As some of you may know, in two weeks I’ll begin embarking on the next stage of my quest for higher learning. As if all the essays, mid-terms and finals during my undergraduate years weren’t enough, I’ve now decided that my life won’t be complete until I get a Masters of Business Administration (MBA). Why? First of all, my living room wall will look more balanced with two degrees hanging there instead of just one. But before you start thinking that’s a silly reason to get and MBA, I did take the more rational route of searching for a painting that I could hang there instead. However, after coming up empty handed at Wal-Mart, Kmart, and Target, I decided to just settle for another degree. Indeed, the benefits of an MBA don’t simply end there. Just imagine the speedy service I’ll receive at McDonald’s when I don’t just request a Big Mac, but instead say, “I’d like to have the MBA Big Mac value meal, please.” And do you think the cable guy would have sent me downstairs to get his bag if he’d seen an MBA degree on my wall. I think not. Thus, I know I’m making the right decision—at least until I find a picture that will match my drapes. If I do, I’ll be promptly ending my grad-school venture.

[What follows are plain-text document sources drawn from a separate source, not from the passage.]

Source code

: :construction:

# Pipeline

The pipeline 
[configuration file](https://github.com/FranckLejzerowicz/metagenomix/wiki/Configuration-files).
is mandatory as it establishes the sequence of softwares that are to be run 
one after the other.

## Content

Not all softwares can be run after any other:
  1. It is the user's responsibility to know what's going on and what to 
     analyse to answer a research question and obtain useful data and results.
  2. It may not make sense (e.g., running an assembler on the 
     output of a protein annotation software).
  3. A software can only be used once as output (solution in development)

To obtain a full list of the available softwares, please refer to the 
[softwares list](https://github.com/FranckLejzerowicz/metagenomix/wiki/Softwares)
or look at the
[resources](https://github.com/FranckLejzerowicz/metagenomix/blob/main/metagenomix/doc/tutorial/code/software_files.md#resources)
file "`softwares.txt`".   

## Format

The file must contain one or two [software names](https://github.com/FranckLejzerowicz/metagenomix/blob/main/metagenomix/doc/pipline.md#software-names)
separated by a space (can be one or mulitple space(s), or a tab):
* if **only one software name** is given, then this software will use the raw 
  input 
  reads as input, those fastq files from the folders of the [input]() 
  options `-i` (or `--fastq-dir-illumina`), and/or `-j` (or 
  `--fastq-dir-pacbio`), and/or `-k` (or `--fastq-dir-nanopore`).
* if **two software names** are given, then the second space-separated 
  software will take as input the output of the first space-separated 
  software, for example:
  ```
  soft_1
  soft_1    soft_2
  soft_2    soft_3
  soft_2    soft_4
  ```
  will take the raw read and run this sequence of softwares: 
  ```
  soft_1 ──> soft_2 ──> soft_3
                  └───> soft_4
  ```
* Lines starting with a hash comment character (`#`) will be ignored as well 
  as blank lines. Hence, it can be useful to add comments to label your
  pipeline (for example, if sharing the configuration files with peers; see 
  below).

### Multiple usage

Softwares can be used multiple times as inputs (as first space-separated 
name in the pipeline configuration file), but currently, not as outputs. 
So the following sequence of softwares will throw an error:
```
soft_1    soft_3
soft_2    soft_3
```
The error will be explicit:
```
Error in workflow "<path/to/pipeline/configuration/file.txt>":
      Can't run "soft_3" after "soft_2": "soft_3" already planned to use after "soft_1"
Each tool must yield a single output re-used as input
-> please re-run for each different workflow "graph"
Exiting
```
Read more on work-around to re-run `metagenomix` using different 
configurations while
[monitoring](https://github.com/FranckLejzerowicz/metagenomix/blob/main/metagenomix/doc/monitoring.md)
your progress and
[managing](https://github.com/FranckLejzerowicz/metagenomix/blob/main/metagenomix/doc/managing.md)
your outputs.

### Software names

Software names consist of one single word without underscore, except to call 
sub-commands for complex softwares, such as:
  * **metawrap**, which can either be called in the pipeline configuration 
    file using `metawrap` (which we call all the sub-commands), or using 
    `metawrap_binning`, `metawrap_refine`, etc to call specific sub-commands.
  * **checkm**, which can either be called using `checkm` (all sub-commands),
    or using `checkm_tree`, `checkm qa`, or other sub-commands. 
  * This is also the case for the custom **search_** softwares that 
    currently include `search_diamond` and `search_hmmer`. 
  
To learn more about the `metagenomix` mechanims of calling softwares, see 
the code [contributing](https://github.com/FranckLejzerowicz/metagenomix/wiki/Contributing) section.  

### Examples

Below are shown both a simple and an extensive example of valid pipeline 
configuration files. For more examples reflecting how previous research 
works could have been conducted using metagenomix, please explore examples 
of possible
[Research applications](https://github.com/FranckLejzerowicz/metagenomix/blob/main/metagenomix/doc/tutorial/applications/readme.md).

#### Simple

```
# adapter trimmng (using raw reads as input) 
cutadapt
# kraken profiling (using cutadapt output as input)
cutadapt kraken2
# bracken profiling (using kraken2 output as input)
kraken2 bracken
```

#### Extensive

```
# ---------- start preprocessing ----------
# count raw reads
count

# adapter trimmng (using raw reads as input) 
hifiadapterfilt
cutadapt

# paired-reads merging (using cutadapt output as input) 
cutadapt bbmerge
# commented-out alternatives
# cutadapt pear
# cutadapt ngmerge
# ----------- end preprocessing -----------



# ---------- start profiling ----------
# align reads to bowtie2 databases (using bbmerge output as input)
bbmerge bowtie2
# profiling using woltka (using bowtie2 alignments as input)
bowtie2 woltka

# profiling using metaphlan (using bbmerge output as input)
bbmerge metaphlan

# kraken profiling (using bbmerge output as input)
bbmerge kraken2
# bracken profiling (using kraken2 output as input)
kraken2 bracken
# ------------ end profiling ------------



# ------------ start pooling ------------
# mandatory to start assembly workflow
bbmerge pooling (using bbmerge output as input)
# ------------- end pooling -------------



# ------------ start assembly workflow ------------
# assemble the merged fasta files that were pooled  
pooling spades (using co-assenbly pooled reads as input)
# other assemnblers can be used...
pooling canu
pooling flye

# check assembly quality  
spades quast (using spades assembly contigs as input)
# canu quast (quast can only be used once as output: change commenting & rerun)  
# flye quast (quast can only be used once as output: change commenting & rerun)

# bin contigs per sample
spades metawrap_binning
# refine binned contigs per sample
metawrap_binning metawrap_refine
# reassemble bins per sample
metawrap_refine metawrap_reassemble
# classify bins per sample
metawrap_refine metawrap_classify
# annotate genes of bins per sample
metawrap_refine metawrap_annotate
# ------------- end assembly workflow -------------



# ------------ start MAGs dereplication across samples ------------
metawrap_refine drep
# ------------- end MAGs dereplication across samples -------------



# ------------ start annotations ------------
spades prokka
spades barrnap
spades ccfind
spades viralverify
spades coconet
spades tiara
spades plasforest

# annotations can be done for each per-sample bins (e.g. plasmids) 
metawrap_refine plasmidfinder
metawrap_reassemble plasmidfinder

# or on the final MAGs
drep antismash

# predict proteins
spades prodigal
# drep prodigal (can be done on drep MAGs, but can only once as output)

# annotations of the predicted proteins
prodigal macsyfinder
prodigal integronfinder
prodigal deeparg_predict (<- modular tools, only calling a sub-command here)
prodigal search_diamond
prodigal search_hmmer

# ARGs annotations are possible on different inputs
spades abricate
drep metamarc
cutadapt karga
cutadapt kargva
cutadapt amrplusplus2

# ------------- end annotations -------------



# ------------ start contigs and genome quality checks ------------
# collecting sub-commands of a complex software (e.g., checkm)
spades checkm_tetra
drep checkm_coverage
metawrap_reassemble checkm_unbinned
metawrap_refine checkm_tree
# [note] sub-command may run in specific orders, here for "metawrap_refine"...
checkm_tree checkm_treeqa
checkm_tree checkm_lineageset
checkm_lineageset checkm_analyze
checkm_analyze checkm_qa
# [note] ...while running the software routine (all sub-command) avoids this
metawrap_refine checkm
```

On a final note, as you may know from previous posts, I drink coffee. So, the other day, I was on my second or twelfth cup when someone casually mentioned that coffee is bad for my blood pressure. Actually, that was a nice way of addressing it. In the past, various terms like “addict” and “should be a criminal offense” were thrown around. Immediately, I began to wonder whether people would give me such grief if I had an MBA—another excellent reason to get one. Also, there are so many other things that I could be doing that are far worse than drinking a gallon of coffee every morning. I mean, it’s not like I keep a flask of vodka at my desk or take hits off it during board meetings. Technically, I guess I’d have to be promoted to head janitor before I’d even be invited to attend board meetings, but that’s beside the point. I don’t smoke. I’m not mean to puppies. And I only curse when heavily provoked—or when the coffeepot is empty. In all, I’d say I’m a pretty decent person. Because of this, I’m starting a new campaign called, “It’s Not Crack, It’s Just Coffee.” Feel free to support this worthy endeavor by donating Starbucks gift cards to my attention. Seriously, if Lady Gaga can wear a rack of lamb on her head at the MTV Video Music Awards, certainly I can enjoy a cup of coffee every now and then.